- **Pasaje mostrado**
────────────────
Toda acción humana es generalmente determinada por dos especies de factores. Una de ellas es resultante de las leyes universales y la otra proviene de la intervención positiva de un ser inteligente. La naturaleza de la felicidad y de la desdicha, del placer y del dolor, son independientes de toda institución positiva. Es decir, todo cuanto tiende a favorecer lo primero es deseable y cuanto tiende a inclinarse al segundo término ha de ser rechazado. Por la misma razón, será siempre justa la afirmación de la virtud, de la verdad, de la equidad política. No existe probablemente acción humana que no tienda potencialmente a afectar a esos valores y que no tenga, por consiguiente, un sentido moral, fundado en la naturaleza abstracta de las cosas.

La influencia de las instituciones positivas ofrece dos aspectos. Por un lado, deben ofrecernos estímulos adicionales en la práctica de la virtud y la justicia; y por otra parte, deben ilustrarnos acerca de qué actos son justos y cuáles erróneos. No es mucho, ciertamente, lo que ellas pueden hacer en el cumplimiento de estas obligaciones.
────────────────
- **Datos disponibles**
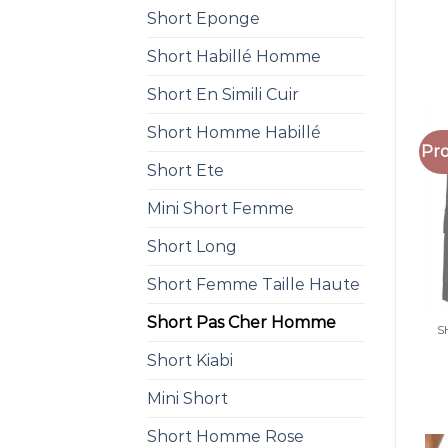
Short Eponge
Short Habillé Homme
Short En Simili Cuir
Short Homme Habillé
Pro
Short Ete
Mini Short Femme
Short Long
Short Femme Taille Haute
Short Pas Cher Homme
S
Short Kiabi
Mini Short
Short Homme Rose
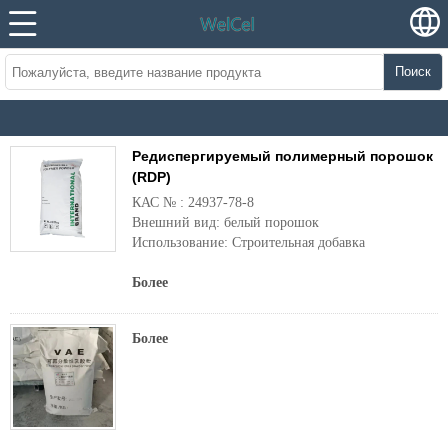
Поиск
Редиспергируемый полимерный порошок
(RDP)
КАС №
: 24937-78-8
Внешний вид: белый порошок
Использование: Строительная добавка
Более
Более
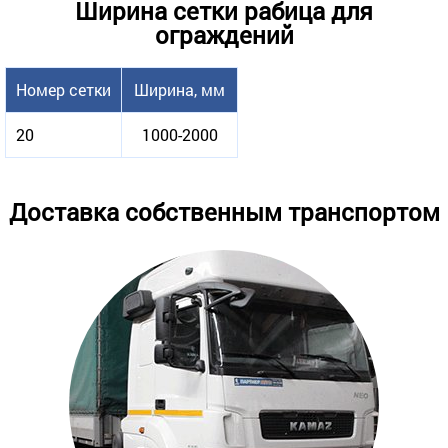
Ширина сетки рабица для
ограждений
Номер сетки
Ширина, мм
20
1000-2000
Доставка собственным транспортом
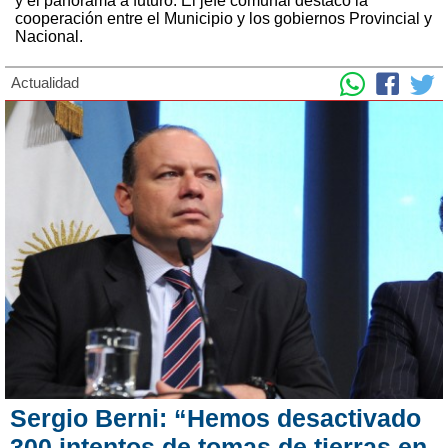
y el panorama a futuro. El jefe comunal destacó la
cooperación entre el Municipio y los gobiernos Provincial y
Nacional.
Actualidad
Sergio Berni: “Hemos desactivado
300 intentos de tomas de tierras en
────────────────
- **Tarea asignada A**
Traduzca al inglés esta oración del texto sobre la acción humana: "Una de ellas es resultante de las leyes universales y la otra proviene de la intervención positiva de un ser inteligente."
- **Tarea asignada B**
Indique si cada afirmación concuerda con el texto sobre la acción humana. Responda sí o no y cite las palabras del texto que lo deciden.
(i) La naturaleza de la felicidad y de la desdicha depende de las instituciones positivas.
(ii) Las instituciones positivas deben ilustrarnos acerca de qué actos son justos.
(iii) Las instituciones positivas pueden hacer mucho en el cumplimiento de sus obligaciones.
- **Tarea asignada C**
Responda brevemente, según el texto sobre la acción humana:
(i) ¿Cuántas especies de factores determinan generalmente toda acción humana?
(ii) ¿En qué se funda el sentido moral de la acción humana?
(iii) ¿Qué deben ofrecernos las instituciones positivas en la práctica de la virtud y la justicia?

- **Respuesta escrita A**
One of them results from universal laws, and the other comes from the positive intervention of an intelligent being.

- **Respuesta escrita B**
(i) No: "son independientes de toda institución positiva".
(ii) Sí: "deben ilustrarnos acerca de qué actos son justos y cuáles erróneos".
(iii) No: "No es mucho, ciertamente, lo que ellas pueden hacer en el cumplimiento de estas obligaciones".

- **Respuesta escrita C**
(i) Dos.
(ii) En la naturaleza abstracta de las cosas.
(iii) Estímulos adicionales.